Wednesday, 16 January 2008

Whither Georgian social policy?

An article in 'Social Policy and Society' (October 2007) on the connection between Turkey's EU ambitions and its social policy developments makes me wonder where Georgia's social policy thinks it is heading?

The article by Nick Manning, of the School of Sociology and Social Policy at the University of Nottingham, uses fairly old data to make his points - eg in the case of Eastern Europe he uses GDP data up to 2000, or he quotes from papers which see the 2004 accession as still in the future. Things move too fast out East to use such old data credibly.

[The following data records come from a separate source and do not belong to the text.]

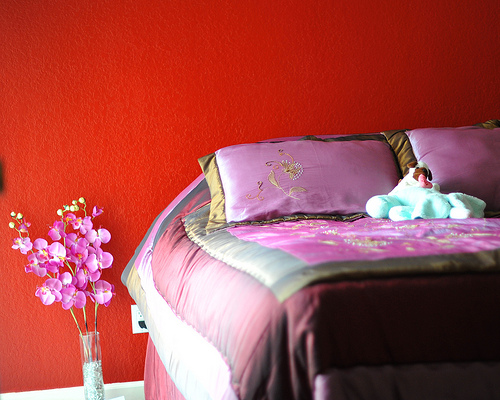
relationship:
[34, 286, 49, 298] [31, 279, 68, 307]
flower pedal adorning flower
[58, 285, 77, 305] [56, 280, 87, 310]
flower pedal adorning flower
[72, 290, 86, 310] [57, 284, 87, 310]
flower pedal adorning flower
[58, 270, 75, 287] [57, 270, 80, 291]
flower pedal adorning flower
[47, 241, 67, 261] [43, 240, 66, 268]
flower pedal adorning flower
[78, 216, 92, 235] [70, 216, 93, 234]
flower pedal adorning flower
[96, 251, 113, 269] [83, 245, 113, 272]
flower pedal adorning flower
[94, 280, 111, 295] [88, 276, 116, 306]
flower pedal adorning flower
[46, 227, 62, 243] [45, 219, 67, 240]
flower pedal adorning flower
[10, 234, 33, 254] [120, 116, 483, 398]
flower standing next to bed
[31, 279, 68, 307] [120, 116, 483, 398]
flower standing next to bed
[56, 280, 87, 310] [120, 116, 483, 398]
flower standing next to bed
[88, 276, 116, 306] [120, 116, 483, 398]
flower standing next to bed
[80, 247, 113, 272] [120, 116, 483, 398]
flower standing next to bed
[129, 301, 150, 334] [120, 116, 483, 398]
electrical outlet mounted behind bed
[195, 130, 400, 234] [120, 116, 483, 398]
pillow lying on top of bed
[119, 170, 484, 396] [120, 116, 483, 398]
blanket lying on top of bed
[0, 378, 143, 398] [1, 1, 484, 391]
wainscoting adorning wall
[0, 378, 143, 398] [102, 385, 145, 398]
wainscoting separating floor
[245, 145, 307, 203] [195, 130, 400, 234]
decoration adorning pillow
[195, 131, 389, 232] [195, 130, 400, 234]
border adorning pillow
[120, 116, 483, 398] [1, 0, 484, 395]
bed standing inside room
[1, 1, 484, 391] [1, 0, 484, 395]
wall supporting room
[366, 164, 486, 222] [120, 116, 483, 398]
toy sitting on top of bed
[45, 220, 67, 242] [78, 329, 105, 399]
flower standing in vase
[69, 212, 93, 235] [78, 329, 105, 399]
flower standing in vase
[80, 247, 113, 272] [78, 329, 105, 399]
flower standing in vase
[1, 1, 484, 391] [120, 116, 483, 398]
wall behind bed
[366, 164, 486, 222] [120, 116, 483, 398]
toy on bed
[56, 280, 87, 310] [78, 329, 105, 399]
flower in vase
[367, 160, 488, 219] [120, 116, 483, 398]
bear on bed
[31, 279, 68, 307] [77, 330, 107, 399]
flower in vase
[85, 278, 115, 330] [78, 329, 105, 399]
flower in vase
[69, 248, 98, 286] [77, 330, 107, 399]
flower in vase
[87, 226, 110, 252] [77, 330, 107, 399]
flower in vase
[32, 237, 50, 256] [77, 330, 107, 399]
flower in vase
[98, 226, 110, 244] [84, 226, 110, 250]
petal on flower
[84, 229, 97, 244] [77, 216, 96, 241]
petal on flower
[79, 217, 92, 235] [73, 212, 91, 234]
petal on flower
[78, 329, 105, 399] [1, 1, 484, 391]
vase standing in front of wall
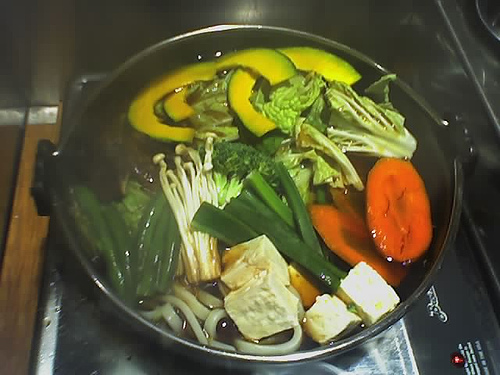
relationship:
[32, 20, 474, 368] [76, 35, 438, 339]
pot of vegetables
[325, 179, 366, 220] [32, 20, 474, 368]
carrot in pot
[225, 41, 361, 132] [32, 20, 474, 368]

But anyway. We lucky European citizens have, under EU law, entitlement to education, healthcare and insurance against life-time risks, mostly free (in the case of pre-university education) or covered by insurances one way or another (health care and lifetime risks like old age, unemployment etc), more or less generously. Countries like Spain have used the accession to the EU to push through increasingly generous welfare entitlements (though it has had to rein back its expenditure a little). In Eastern Europe where welfare entitlements were good under the Soviets, the pressure of the World Bank, who got at them first, lead to a severe dismantling of the welfare state, though the countries are now recovering (I'm told that in Lithuania women giving birth now get their full salary for the first year of the baby's life, and 80% for the second year). In Turkey such systems did not exist.

Manning quotes from another paper by Öniç that suggests that while within Turkey there is half-hearted support by the elite for EU membership, this applies less to the European elite outside Turkey nor to the mass society either within or outside Turkey. This fractional support then clearly makes it hard for anyone to push through changes relating to social protection, or other EU required changes. Since the article was researched I think that social protection has developed in leaps and bounds in Turkey, judging by what I have read in the media.

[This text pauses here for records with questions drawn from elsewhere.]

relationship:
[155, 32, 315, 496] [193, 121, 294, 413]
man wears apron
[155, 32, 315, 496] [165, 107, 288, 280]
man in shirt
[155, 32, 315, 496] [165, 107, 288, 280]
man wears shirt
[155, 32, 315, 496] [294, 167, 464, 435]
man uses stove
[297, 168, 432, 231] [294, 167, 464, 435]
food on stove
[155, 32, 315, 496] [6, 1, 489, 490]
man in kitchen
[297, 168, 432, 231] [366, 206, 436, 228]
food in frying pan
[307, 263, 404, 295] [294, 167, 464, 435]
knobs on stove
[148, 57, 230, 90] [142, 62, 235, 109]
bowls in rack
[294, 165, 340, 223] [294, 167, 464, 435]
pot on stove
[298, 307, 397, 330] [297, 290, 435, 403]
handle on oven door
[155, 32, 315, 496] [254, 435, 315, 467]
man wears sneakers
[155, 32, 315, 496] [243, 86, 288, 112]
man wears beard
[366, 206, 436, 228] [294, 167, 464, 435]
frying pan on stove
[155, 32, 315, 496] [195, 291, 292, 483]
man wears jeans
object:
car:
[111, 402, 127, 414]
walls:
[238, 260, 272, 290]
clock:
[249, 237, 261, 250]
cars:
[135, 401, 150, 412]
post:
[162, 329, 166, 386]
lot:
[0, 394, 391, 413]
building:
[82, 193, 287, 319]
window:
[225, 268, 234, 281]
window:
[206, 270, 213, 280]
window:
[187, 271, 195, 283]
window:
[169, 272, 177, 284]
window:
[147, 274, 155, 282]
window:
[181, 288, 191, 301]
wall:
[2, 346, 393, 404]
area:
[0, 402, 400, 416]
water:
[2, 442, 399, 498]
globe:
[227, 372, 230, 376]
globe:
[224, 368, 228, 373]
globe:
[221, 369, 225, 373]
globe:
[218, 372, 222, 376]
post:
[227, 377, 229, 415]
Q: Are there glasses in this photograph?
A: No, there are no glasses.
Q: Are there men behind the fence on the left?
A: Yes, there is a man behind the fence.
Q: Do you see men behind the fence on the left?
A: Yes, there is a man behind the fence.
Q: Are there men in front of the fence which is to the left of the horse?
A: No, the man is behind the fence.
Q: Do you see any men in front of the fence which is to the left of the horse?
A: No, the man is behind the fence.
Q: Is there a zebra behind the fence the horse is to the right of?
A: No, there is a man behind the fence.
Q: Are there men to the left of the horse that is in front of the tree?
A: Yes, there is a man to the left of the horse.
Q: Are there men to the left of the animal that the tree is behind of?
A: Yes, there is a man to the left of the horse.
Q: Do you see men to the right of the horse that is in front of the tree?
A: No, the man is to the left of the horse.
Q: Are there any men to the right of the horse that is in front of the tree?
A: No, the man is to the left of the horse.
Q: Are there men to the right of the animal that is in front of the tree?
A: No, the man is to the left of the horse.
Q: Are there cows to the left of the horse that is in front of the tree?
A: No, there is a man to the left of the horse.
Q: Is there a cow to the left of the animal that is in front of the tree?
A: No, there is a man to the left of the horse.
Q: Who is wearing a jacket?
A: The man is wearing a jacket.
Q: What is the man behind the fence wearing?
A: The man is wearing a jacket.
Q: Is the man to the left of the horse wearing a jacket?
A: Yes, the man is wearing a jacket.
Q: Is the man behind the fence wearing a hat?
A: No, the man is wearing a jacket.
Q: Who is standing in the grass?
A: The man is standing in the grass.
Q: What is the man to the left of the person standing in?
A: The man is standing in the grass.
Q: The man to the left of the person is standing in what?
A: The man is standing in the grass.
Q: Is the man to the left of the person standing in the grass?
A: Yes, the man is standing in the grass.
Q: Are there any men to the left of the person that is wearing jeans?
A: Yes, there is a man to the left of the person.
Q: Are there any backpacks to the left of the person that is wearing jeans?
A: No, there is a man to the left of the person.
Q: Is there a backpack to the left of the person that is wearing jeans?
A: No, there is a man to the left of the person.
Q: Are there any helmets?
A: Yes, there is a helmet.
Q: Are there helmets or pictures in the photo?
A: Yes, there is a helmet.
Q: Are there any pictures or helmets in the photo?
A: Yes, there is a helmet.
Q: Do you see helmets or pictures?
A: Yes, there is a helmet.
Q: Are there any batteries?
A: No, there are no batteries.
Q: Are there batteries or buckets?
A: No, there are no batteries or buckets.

Georgia, a Christian country (I don't think that matters, but other people do), has huge ambitions to join the EU, with an EU flag outside every public building. This ambition was a bit shaken up by the events of November 7 last year, though now it seems to be motoring in the right direction, maybe? (Though my friend Wu Wei's report links to a paper that suggests that all was not well with the election process, despite what OSCE may have said publicly. And if you think that Saakashvili did not win in the large cities - which perhaps were more accessible to observers, but won in the snowbound and partly inaccessible countryside .....).

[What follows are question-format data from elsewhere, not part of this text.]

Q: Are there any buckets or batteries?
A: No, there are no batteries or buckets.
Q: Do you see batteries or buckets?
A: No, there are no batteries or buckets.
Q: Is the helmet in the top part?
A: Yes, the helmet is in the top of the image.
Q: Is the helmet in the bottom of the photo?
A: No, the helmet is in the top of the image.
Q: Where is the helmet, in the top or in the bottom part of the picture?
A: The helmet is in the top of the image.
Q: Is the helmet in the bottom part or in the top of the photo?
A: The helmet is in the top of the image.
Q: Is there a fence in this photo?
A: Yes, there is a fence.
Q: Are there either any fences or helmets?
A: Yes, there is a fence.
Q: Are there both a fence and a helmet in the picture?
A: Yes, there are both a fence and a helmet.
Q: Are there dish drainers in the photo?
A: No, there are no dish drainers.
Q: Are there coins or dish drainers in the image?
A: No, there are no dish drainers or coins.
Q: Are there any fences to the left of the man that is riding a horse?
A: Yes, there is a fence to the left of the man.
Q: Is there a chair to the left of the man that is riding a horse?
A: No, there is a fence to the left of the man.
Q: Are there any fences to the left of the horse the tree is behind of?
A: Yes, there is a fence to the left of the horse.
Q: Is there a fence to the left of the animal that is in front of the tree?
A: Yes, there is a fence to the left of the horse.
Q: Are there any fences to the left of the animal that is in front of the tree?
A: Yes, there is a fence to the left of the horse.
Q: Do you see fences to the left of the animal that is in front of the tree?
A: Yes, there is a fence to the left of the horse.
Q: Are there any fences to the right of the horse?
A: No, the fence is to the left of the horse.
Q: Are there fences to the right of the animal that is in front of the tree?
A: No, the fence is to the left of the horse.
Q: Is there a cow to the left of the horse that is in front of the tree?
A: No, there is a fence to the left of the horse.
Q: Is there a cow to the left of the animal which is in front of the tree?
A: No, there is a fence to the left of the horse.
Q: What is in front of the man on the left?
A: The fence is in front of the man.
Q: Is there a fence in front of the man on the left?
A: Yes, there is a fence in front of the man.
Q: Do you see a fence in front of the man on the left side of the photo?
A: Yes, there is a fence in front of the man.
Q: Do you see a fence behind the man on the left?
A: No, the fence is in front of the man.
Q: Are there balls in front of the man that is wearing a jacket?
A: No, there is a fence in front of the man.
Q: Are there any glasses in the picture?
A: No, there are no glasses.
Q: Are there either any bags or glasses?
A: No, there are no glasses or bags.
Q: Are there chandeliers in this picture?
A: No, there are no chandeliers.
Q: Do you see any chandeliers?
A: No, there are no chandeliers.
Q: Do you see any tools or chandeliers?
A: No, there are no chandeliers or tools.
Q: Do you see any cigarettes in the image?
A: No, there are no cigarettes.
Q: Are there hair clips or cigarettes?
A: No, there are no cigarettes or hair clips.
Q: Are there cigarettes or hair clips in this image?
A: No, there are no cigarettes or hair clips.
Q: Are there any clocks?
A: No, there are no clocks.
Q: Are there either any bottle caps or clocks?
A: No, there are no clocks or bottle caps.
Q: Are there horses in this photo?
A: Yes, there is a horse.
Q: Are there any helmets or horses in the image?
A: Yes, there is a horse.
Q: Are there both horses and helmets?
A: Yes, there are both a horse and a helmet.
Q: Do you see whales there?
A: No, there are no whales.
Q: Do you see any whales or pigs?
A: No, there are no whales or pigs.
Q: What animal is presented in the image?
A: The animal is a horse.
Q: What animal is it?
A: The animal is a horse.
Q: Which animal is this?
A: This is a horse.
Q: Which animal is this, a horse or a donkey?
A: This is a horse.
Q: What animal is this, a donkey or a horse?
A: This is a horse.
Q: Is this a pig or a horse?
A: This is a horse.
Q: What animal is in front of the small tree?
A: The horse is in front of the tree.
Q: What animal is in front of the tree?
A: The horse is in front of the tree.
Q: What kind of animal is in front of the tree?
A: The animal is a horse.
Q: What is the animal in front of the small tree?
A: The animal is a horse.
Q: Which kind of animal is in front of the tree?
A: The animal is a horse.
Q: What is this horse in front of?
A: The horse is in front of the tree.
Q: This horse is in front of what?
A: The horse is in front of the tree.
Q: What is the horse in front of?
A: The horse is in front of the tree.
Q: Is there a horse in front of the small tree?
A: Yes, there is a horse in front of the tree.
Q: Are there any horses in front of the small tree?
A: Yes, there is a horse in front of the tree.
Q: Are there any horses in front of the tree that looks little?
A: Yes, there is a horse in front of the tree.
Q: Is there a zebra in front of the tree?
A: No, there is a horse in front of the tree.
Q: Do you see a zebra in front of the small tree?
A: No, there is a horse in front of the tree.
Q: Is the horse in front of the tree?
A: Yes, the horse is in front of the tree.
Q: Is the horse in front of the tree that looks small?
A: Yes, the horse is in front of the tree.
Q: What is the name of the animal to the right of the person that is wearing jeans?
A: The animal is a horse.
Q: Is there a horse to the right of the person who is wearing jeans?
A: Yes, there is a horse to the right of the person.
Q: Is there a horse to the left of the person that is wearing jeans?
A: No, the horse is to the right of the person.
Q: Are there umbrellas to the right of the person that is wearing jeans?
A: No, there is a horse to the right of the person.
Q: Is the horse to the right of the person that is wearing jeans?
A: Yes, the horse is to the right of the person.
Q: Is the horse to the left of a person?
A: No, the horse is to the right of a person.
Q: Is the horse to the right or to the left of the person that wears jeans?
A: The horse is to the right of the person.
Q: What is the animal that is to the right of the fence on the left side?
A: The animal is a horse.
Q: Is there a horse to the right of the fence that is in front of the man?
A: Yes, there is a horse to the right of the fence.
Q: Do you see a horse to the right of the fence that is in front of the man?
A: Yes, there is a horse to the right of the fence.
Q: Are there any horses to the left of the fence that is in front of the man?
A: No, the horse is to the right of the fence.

The problem with Georgia is that all those young blades who are in Government these days studied in the US. Hence they have the US approach to social policy, whereby everyone should take care of their own health and wealth. Hospitals are being privatised, they are talking of deregulating doctors...ok, they have promised to increase pensions, but that's due to the election. Social solidarity probably exists with the older people, but no-one has time to do something about this because they are all scrambling to survive.

Now, call me picky, but I don't think Georgia (republic of) could become the 51st state, especially if the others already contain a state called Georgia. But joining Europe, with this social policy outlook? It's time the EU put the boot in!